> **Requirement**
Every entry is to be restated exactly; pictures are not part of the copy.

[Saved entries]

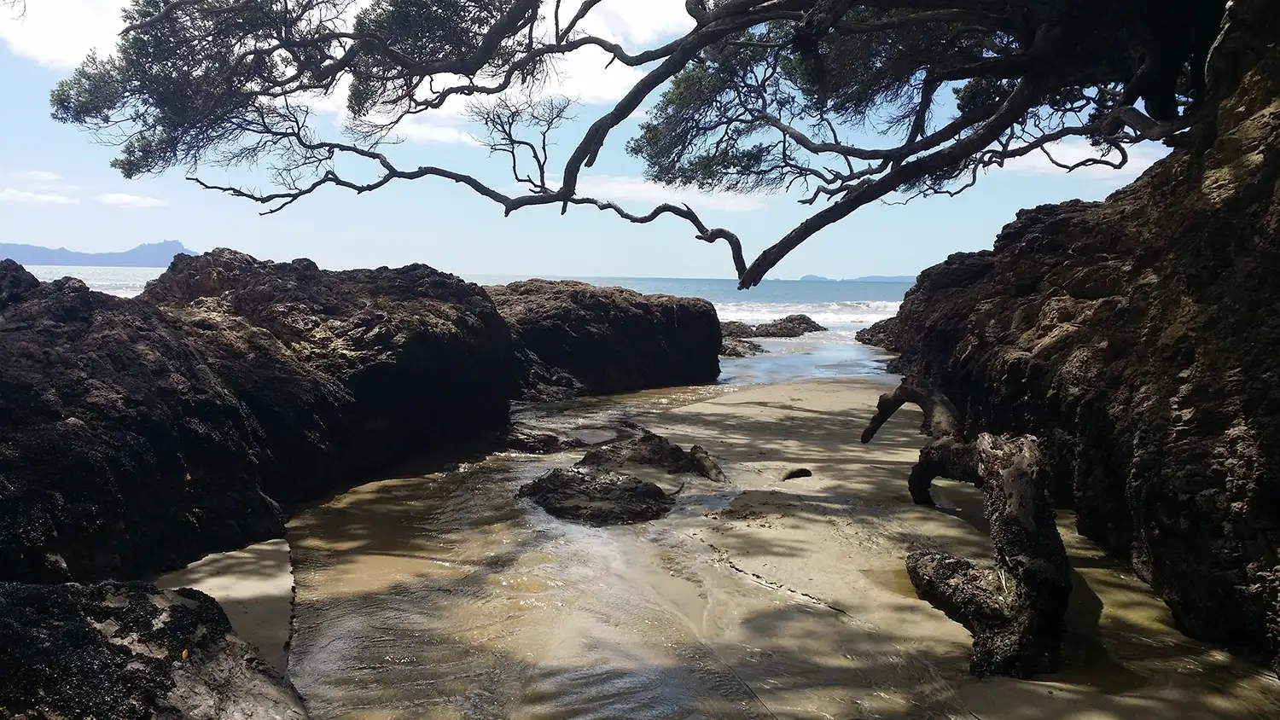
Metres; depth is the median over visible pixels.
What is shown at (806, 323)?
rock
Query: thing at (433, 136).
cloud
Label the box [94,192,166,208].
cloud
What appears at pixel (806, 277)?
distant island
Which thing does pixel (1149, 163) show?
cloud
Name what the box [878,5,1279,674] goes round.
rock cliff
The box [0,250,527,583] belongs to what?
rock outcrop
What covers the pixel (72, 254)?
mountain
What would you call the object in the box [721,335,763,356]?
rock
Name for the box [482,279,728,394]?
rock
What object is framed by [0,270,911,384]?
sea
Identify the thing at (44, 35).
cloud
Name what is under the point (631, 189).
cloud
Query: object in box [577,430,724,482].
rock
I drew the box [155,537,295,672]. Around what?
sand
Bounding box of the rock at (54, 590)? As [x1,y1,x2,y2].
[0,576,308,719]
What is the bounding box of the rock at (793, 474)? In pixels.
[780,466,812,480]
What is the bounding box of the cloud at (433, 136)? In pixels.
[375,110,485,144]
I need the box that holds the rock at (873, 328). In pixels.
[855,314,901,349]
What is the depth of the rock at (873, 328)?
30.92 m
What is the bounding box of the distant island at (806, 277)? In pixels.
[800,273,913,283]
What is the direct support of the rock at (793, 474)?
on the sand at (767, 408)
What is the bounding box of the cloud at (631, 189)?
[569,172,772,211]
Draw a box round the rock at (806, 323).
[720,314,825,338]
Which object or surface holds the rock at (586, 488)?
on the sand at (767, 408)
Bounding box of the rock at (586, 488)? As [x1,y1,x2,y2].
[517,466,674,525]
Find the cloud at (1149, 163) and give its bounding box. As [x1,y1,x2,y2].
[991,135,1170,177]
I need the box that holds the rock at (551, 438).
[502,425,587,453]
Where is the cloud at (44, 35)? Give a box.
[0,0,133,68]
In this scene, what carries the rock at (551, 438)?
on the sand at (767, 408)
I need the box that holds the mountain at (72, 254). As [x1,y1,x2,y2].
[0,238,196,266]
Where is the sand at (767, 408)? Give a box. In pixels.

> **Output of the exercise**
Metres; depth is the median over visible pixels.
What is shown at (806, 323)?
rock
Query: thing at (433, 136).
cloud
Label the box [94,192,166,208].
cloud
What appears at pixel (806, 277)?
distant island
Which thing does pixel (1149, 163) show?
cloud
Name what the box [878,5,1279,674] goes round.
rock cliff
The box [0,250,527,583] belongs to what?
rock outcrop
What covers the pixel (72, 254)?
mountain
What would you call the object in the box [721,335,763,356]?
rock
Name for the box [482,279,728,394]?
rock
What object is framed by [0,270,911,384]?
sea
Identify the thing at (44, 35).
cloud
Name what is under the point (631, 189).
cloud
Query: object in box [577,430,724,482].
rock
I drew the box [155,537,295,672]. Around what?
sand
Bounding box of the rock at (54, 590)? As [x1,y1,x2,y2].
[0,576,308,719]
What is the bounding box of the rock at (793, 474)? In pixels.
[780,466,812,480]
What is the bounding box of the cloud at (433, 136)? In pixels.
[375,110,485,144]
I need the box that holds the rock at (873, 328). In pixels.
[855,314,901,349]
What is the depth of the rock at (873, 328)?
30.92 m
What is the bounding box of the distant island at (806, 277)? In pixels.
[800,273,913,283]
What is the direct support of the rock at (793, 474)?
on the sand at (767, 408)
What is the bounding box of the cloud at (631, 189)?
[569,172,772,211]
Draw a box round the rock at (806, 323).
[720,314,825,338]
Which object or surface holds the rock at (586, 488)?
on the sand at (767, 408)
Bounding box of the rock at (586, 488)? As [x1,y1,x2,y2].
[517,466,674,525]
Find the cloud at (1149, 163) and give its bounding box. As [x1,y1,x2,y2].
[991,135,1170,177]
I need the box that holds the rock at (551, 438).
[502,425,587,453]
Where is the cloud at (44, 35)? Give a box.
[0,0,133,68]
In this scene, what carries the rock at (551, 438)?
on the sand at (767, 408)
I need the box that holds the mountain at (72, 254). As [x1,y1,x2,y2].
[0,238,196,266]
Where is the sand at (767, 408)? Give a box. In pixels.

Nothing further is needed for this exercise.